INSIGHT INTO THE ARC TECTONICS OF THE SOUTHWESTERN CORDILLERA VIA THE MESOZOIC DEFORMATION HISTORY OF THE PANAMINT RANGE, CALIFORNIA


ANDREW, Joe E., Department of Geology, University of Kansas, 120 Lindley Hall, Lawrence, KS 66045, jandrew@ukans.edu

New tectonic data from the Panamint Range, California elucidates the strain history of the southwestern Cordillera and is used to examine the relationship between plate motions and the resulting strain in arc-related orogenic belts. The Panamint Range is ideal for study because it preserves a relatively complete record of the deformation due to Mesozoic tectonism of the southwestern Cordillera: D1 is east-vergent contraction between 175 and 148 Ma; D2 is an episode of emplacement of numerous dikes and intrusions at 148 Ma with a minor component of sinistral arc-parallel shear; D3 is intrusion-related folding of the margin of the Manly Peak batholith at 146 Ma; D4 is top-eastward contraction at 75 Ma, with possibly earlier deformation as old as 107 Ma; D5 is west-vergent extension at ~72 Ma; and D6 is dextral arc-parallel at ~60 Ma.

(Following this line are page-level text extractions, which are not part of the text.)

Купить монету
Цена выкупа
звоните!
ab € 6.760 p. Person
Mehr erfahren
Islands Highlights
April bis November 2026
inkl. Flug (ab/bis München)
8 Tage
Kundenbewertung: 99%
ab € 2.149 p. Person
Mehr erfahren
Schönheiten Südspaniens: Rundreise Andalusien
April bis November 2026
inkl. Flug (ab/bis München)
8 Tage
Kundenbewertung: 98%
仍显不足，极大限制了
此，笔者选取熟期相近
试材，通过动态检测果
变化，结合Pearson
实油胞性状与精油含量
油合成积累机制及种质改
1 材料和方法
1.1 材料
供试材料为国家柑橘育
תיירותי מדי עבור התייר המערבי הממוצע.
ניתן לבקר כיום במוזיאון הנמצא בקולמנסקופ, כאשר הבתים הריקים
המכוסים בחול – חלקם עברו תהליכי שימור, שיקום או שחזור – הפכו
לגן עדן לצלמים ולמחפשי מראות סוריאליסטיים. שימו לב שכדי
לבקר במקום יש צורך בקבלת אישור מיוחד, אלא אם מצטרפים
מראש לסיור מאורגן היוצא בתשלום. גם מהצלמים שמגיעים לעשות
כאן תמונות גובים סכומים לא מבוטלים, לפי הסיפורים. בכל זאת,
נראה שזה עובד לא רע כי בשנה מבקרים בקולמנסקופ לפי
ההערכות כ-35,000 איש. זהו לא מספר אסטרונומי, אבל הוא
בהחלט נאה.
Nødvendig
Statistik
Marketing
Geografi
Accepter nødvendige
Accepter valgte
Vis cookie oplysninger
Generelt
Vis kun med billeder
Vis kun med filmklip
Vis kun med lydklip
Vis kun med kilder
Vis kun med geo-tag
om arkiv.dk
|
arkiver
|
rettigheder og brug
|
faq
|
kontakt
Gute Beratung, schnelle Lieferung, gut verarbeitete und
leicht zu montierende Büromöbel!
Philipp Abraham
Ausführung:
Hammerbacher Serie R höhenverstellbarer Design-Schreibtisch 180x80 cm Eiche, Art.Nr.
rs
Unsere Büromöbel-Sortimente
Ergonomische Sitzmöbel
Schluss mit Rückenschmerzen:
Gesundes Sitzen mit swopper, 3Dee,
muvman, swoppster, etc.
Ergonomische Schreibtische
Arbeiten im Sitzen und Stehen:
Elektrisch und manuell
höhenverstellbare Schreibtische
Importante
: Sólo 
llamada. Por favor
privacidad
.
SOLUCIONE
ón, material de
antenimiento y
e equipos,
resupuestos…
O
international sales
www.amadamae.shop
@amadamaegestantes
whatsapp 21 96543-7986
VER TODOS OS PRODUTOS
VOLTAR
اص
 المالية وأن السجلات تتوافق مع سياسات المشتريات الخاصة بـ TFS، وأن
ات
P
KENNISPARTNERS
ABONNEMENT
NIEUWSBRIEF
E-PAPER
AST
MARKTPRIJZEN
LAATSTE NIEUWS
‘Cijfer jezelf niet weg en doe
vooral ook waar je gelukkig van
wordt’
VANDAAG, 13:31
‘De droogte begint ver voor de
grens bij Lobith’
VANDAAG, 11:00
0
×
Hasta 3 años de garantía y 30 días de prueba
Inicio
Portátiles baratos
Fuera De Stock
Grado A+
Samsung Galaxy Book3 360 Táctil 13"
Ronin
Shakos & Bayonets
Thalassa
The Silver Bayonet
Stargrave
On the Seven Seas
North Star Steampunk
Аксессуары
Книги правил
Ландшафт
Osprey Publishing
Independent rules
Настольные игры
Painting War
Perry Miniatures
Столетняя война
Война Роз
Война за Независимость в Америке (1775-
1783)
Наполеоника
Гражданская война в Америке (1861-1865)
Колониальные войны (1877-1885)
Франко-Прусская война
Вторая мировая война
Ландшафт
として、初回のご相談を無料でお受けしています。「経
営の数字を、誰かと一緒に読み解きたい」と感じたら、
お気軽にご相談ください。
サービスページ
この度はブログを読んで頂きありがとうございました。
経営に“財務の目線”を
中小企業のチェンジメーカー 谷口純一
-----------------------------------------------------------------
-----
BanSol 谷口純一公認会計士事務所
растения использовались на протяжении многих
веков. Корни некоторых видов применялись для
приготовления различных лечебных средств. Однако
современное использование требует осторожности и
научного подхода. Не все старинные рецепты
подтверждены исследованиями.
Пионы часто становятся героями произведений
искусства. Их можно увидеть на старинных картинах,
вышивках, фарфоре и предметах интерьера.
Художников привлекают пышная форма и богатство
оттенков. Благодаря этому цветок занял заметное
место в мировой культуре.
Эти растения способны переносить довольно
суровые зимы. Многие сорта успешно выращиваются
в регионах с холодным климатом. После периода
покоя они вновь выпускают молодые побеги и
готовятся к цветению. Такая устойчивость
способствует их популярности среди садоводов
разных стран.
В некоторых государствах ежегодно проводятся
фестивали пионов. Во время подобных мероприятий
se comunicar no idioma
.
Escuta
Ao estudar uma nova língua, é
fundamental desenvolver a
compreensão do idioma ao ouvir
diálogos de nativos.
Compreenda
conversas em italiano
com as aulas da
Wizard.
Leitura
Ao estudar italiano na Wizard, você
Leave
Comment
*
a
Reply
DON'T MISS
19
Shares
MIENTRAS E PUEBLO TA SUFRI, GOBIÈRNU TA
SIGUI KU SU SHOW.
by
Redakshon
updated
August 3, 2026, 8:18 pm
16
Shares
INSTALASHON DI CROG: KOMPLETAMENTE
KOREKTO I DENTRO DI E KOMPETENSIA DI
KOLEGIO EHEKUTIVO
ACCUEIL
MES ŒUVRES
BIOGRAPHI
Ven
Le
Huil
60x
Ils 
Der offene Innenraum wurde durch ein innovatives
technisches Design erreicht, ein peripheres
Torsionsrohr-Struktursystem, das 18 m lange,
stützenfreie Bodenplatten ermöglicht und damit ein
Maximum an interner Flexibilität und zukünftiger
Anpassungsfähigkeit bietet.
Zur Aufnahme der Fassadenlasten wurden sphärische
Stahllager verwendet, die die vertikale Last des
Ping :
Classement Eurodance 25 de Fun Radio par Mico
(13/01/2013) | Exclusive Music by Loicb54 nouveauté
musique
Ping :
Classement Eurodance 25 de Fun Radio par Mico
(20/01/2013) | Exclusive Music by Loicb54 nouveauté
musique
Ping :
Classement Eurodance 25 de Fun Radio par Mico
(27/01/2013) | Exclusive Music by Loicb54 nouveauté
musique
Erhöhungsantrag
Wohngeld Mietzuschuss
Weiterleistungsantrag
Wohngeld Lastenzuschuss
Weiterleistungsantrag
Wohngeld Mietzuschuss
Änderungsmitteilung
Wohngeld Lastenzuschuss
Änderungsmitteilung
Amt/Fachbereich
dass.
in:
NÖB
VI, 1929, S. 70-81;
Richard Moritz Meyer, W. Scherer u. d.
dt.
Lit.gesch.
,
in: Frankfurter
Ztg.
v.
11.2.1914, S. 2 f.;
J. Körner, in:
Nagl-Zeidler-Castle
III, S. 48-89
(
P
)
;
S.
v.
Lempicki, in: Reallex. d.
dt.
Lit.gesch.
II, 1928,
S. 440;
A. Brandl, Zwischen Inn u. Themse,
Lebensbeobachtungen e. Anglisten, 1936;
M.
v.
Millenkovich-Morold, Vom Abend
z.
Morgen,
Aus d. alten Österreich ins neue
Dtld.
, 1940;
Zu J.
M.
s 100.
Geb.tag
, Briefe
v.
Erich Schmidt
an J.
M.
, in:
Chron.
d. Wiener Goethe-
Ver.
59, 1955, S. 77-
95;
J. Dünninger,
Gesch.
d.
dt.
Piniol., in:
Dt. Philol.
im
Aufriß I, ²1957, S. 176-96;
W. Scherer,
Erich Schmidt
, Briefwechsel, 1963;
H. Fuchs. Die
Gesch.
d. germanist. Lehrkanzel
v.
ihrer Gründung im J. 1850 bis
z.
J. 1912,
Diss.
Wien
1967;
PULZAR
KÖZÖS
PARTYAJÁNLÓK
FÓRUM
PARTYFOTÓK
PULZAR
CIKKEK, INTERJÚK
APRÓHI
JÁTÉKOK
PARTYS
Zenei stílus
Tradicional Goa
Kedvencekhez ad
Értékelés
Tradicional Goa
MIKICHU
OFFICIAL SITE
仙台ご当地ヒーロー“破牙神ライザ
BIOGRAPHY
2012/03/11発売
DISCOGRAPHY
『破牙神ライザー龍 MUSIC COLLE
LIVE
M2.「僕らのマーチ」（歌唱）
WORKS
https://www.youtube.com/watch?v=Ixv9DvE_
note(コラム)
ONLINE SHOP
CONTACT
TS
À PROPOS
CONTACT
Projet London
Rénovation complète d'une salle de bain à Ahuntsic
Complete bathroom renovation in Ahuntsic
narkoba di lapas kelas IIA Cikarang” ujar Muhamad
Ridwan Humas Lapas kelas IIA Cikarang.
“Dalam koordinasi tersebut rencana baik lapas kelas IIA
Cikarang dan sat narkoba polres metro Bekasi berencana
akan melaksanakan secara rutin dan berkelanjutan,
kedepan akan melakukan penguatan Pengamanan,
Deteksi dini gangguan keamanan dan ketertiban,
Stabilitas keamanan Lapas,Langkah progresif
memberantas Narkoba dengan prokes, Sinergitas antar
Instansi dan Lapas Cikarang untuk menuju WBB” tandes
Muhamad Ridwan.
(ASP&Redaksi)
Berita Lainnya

Miocene extensional fabrics (D7) overprint all of these earlier deformations. This tectonic history fits with the tectonic history compiled for the southwestern Cordillera, except the ~60 Ma dextral shear of the Panamint Range, which occurs at 80-90 Ma in the other localities of the southwestern Cordillera.

The Mesozoic strain history recorded in the southwestern Cordillera shows a first order relationship between the direction and magnitude of relative plate convergence vectors for the North American-Pacific Ocean plates. Times of major contractile deformations match times of moderate to high rates of arc-perpendicular convergence. Periods of arc-parallel strike-slip shear occur during times of strong tangential convergence components. Regional ~72 Ma extension does not fit this simple relationship; it occurs during a moderate rate of convergence, immediately after a period of very rapid convergence. The extension therefore fits with critical taper models of orogenic belts, where high topography is built during convergence and must be held up by plate boundary forces.